Muss der Stiefvater als Zeuge aussagen, wenn sein Stiefsohn Beschuldigter ist? Wie fast immer gibt das Gesetz eine Antwort auf diese Frage nur um die Ecke. In § 52 Strafprozessordnung steht jedenfalls auf dem ersten Blick nichts von Stiefeltern und Stiefkindern drin:
Zur Verweigerung des Zeugnisses sind berechtigt
1. der Verlobte des Beschuldigten oder die Person, mit der der Beschuldigte ein Versprechen eingegangen ist, eine Lebenspartnerschaft zu begründen;
2. der Ehegatte des Beschuldigten, auch wenn die Ehe nicht mehr besteht;
2a. der Lebenspartner des Beschuldigten, auch wenn die Lebenspartnerschaft nicht mehr besteht;
3. wer mit dem Beschuldigten in gerader Linie verwandt oder verschwägert, in der Seitenlinie bis zum dritten Grad verwandt oder bis zum zweiten Grad verschwägert ist oder war.
In einem Fall, den ich erst in der Berufung übernommen habe, haben es die Steuerfahndung und das Amtsgericht dann auch gleich falsch gemacht. Der Stiefvater des Beschuldigten wurde vernommen und zwar mit der klaren Ansage, dass er kein Zeugnisverweigerungsrecht hat. Dementsprechend wurde er auch nur über sein Recht belehrt, auf Fragen zu schweigen, wenn er sich damit möglicherweise selbst belasten könnte. Weil er direkt nichts mit der Sache zu tun hatte, sagte er munter aus.
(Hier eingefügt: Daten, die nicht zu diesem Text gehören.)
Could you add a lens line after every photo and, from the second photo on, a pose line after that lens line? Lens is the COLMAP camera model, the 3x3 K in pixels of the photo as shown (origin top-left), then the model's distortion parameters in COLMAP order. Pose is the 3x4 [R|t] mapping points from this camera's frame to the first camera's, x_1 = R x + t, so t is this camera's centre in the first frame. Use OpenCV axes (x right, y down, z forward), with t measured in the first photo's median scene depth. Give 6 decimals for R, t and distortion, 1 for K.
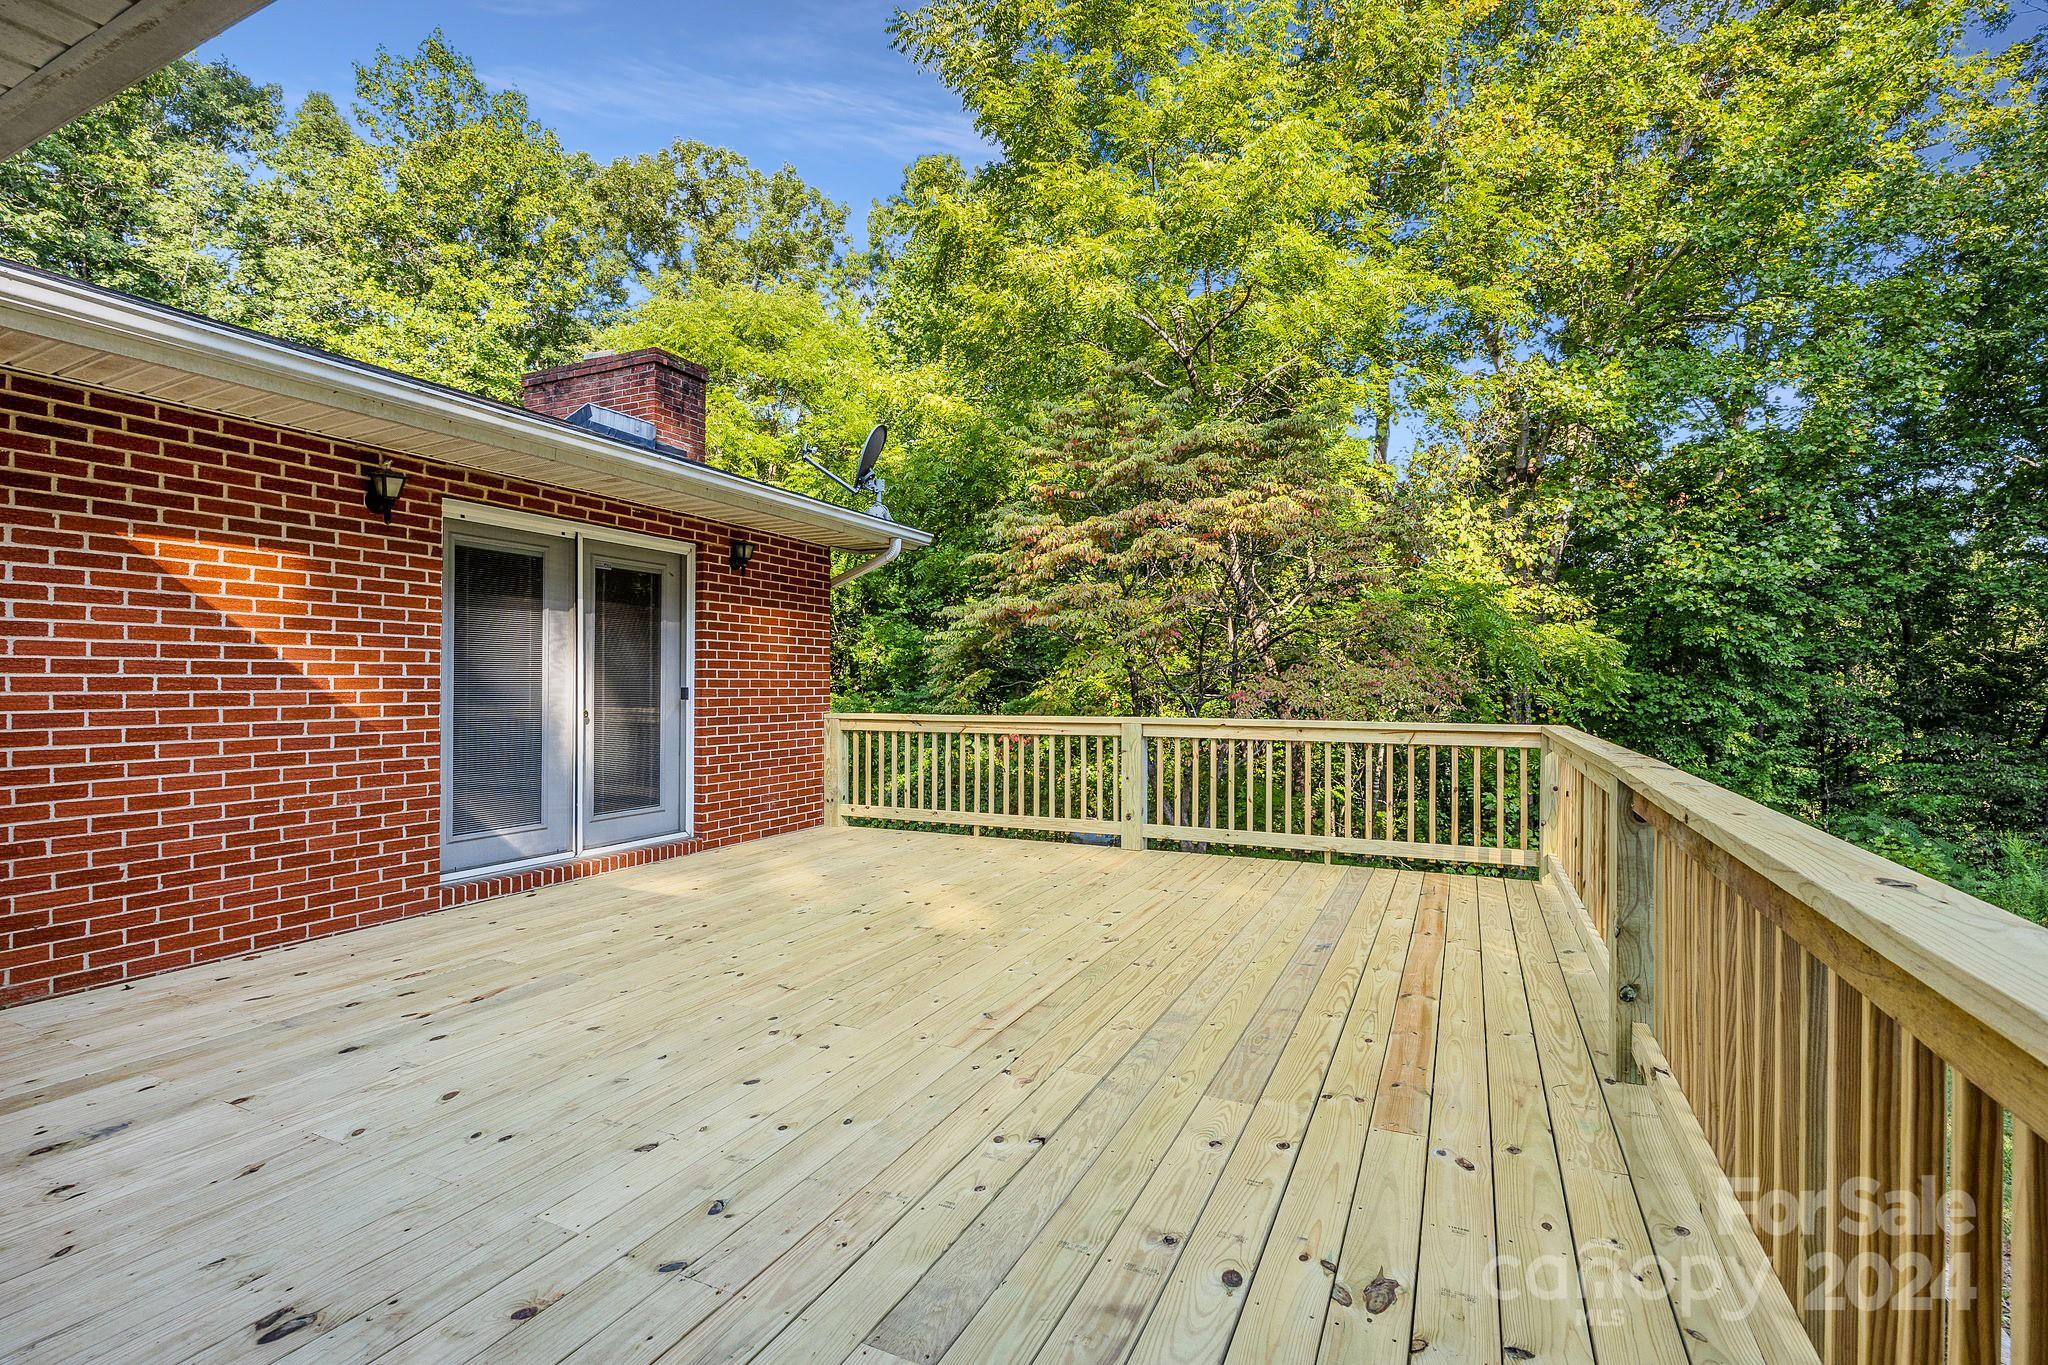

Erst der letzte Richter am Landgericht hat es, von sich aus, richtig gemacht und den Stiefvater über sein Zeugnisverweigerungsrecht aufgeklärt. Das Bürgerliche Gesetzbuch bestimmt nämlich in § 1590:
Die Verwandten eines Ehegatten sind mit dem anderen Ehegatten verschwägert. Die Linie und der Grad der Schwägerschaft bestimmen sich nach der Linie und dem Grade der sie vermittelnden Verwandtschaft.
Stiefeltern und Kinder sind also miteinander verschwägert. Damit greift aus dem oben zitierten Paragrafen der Strafprozessordnung Ziff. 3 ein. Der Stiefvater durfte komplett schweigen.
In meinem Fall hat das durchaus Folgen. Nachdem er nun erstmals richtig belehrt wurde und nichts sagen wollte, dürfen die früheren Aussagen des Stiefvaters nicht mehr berücksichtigt werden. Das mag jetzt keine gravierenden Folgen haben. Trotzdem ist der Fall ein schönes Beispiel dafür, dass auch Amtspersonen mitunter nicht mal die Basics auf die Reihe kriegen.